SEATTLE – The new year is shaping up to be one of the marijuana movement's strongest ever.

The first legal pot storefronts in the United States opened to long lines in Colorado this month. Washington state is poised to issue licenses for producing, processing and selling the Schedule I drug — once officials sift through about 7,000 applications.

Signature gatherers have worked in at least five states to put marijuana measures on the ballot in 2014.

Organizers announced last week that they had gathered more than 1 million signatures in favor of putting a medical marijuana measure before voters in Florida.

"Florida looks like the country as a whole," said Ben Pollara, manager of the state's campaign. "If Florida does this, it is a big deal for medical marijuana across the country."

Just three months ago, a clear majority of Americans for the first time said the drug should be legalized — 58 percent of those surveyed, which represents a 10-percentage-point jump in just one year, according to the Gallup Poll. Such acceptance is almost five times what Gallup found when public opinion polling on marijuana began in 1969.

And last month in California, where a legalization measure was defeated in 2010, the Field Poll reported what it called its first clear majority in favor of legalizing pot — 55 percent of those polled, compared with just 13 percent in 1969.

"What has happened now is we have reached the national tipping point on marijuana reform," said Stephen Gutwillig, deputy executive director of the Drug Policy Alliance, an advocacy group. "Marijuana legalization has gone from an abstract concept to a mainstream issue to a political reality."
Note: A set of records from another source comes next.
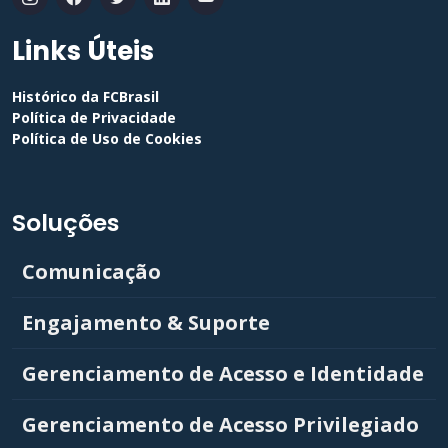
Links Úteis
Histórico da FCBrasil
Política de Privacidade
Política de Uso de Cookies
Soluções
Comunicação
Engajamento & Suporte
Gerenciamento de Acesso e Identidade
Gerenciamento de Acesso Privilegiado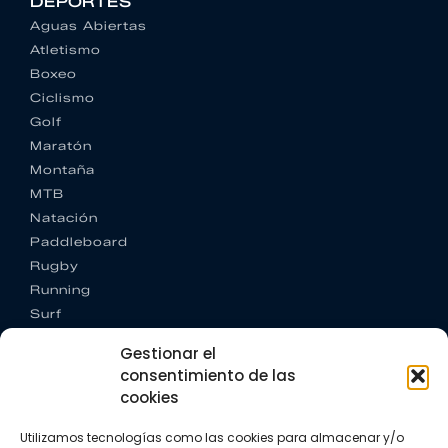
DEPORTES
Aguas Abiertas
Atletismo
Boxeo
Ciclismo
Golf
Maratón
Montaña
MTB
Natación
Paddleboard
Rugby
Running
Surf
Trail running
Gestionar el
Triatlón
consentimiento de las
cookies
CONTACTO
+34 922 303 191
Utilizamos tecnologías como las cookies para almacenar y/o
+34 662 342 177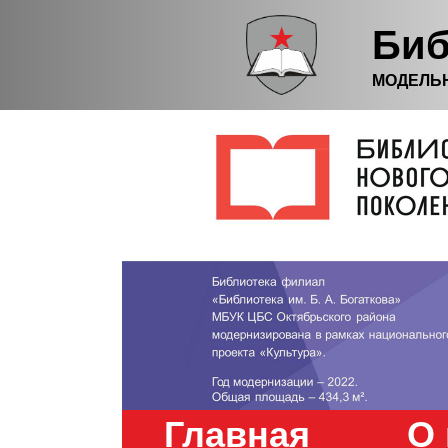
Биб
МОДЕЛЬ
Главная
О 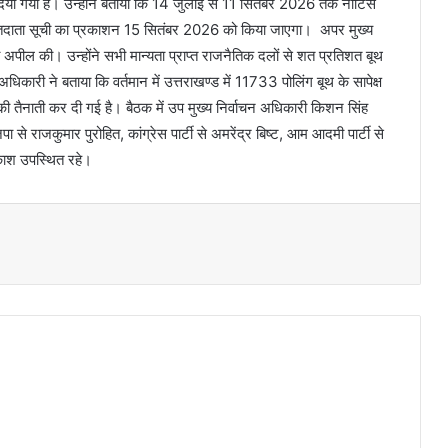
दिया गया है। उन्होंने बताया कि 14 जुलाई से 11 सितंबर 2026 तक नोटिस
म मतदाता सूची का प्रकाशन 15 सितंबर 2026 को किया जाएगा। अपर मुख्य
पील की। उन्होंने सभी मान्यता प्राप्त राजनैतिक दलों से शत प्रतिशत बूथ
कारी ने बताया कि वर्तमान में उत्तराखण्ड में 11733 पोलिंग बूथ के सापेक्ष
ए की तैनाती कर दी गई है। बैठक में उप मुख्य निर्वाचन अधिकारी किशन सिंह
से राजकुमार पुरोहित, कांग्रेस पार्टी से अमरेंद्र बिष्ट, आम आदमी पार्टी से
आकाश उपस्थित रहे।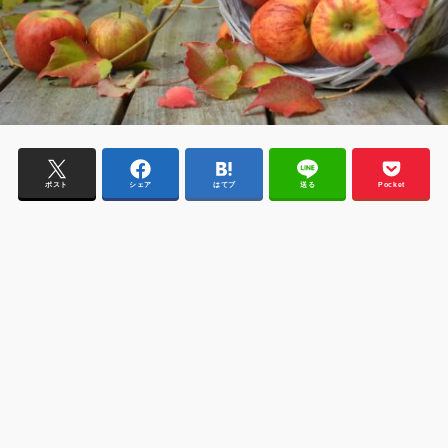
ポスト
シェア
はてブ
送る
Pocket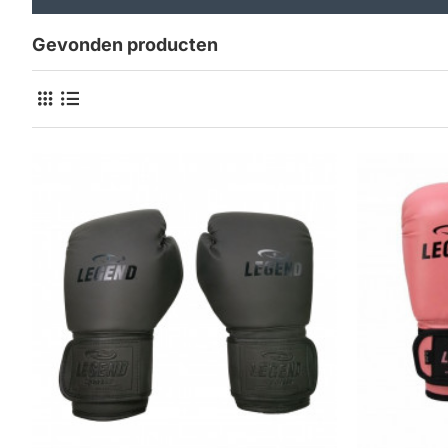
Gevonden producten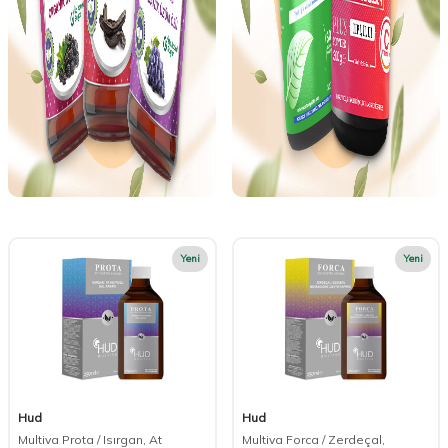
Yeni
Yeni
Hud
Hud
Multiva Prota / Isırgan, At
Multiva Forca / Zerdeçal,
The Obama administration said last year it would not interfere in states that allow commercial marijuana sales — as long as they are strictly regulated. But pot remains illegal under federal law, and messages from on high are mixed.

The chief of operations for the Drug Enforcement Administration, James L. Capra, told a Senate panel last week, "Going down the path to legalization in this country is reckless and irresponsible."
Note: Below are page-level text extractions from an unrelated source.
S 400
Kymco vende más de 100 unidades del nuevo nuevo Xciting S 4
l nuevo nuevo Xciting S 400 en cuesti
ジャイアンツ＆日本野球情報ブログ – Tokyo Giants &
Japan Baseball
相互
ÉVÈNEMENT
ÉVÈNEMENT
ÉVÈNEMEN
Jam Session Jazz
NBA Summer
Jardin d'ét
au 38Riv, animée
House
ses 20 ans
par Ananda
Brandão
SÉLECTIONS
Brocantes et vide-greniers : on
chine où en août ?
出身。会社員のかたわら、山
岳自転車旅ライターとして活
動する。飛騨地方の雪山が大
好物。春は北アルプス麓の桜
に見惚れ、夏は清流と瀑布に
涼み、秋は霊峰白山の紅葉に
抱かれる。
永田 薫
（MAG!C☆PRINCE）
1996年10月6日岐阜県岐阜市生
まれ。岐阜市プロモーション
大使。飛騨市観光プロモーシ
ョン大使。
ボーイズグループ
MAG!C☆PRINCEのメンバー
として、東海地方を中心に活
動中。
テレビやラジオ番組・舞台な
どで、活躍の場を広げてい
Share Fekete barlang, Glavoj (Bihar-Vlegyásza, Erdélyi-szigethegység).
But in a New Yorker interview published Sunday, President Obama said of legalization in Washington and Colorado, "It's important for it to go forward because it's important for society not to have a situation in which a large portion of people have at one time or another broken the law and only a select few get punished." He said of pot, "I don't think it is more dangerous than alcohol."

The big question, of course, is why attitudes toward marijuana are shifting now. The answer, said pollsters and drug-policy experts, is a stew of demographics, personal experience and the failure of existing policies.

To Alison Holcomb, the American Civil Liberties Union attorney who wrote the ballot measure that legalized recreational marijuana in Washington state, the "enormous jump" in approval of legalization in just a year does not reflect "changes in attitudes about marijuana specifically. Rather, it's a change in attitudes about whether it's OK to support marijuana law reform."

In other words, Americans don't like pot more than they used to. The percentage of those who have actually tried it has stayed in the 30 percent range for 30 years. Rather, Americans are simply fed up with criminal penalties they say are neither cost-effective nor just.

Those looking for evidence of marijuana's new momentum need only look to Jan. 8.

That's the day recreational pot supporters delivered around 46,000 signatures to election officials in Alaska — 50 percent more than required — putting a measure on legalization one step closer to a vote.

That same afternoon, Democratic New York Gov. Andrew Cuomo, a former prosecutor with a history of opposing the drug, announced a medical marijuana pilot project.

More states have enacted medical marijuana laws. California was first, in 1996, followed by 20 others and the District of Columbia.

The embrace of medical marijuana to ease ills, including Alzheimer's disease, is one reason support for marijuana is growing.

Although people 65 and older are the only age group that still opposes legalization, their support has also jumped more in recent years than that of any other demographic.

Between 2011 and 2013, Gallup found that the percentage of older Americans in favor of legalization rose 14 percentage points.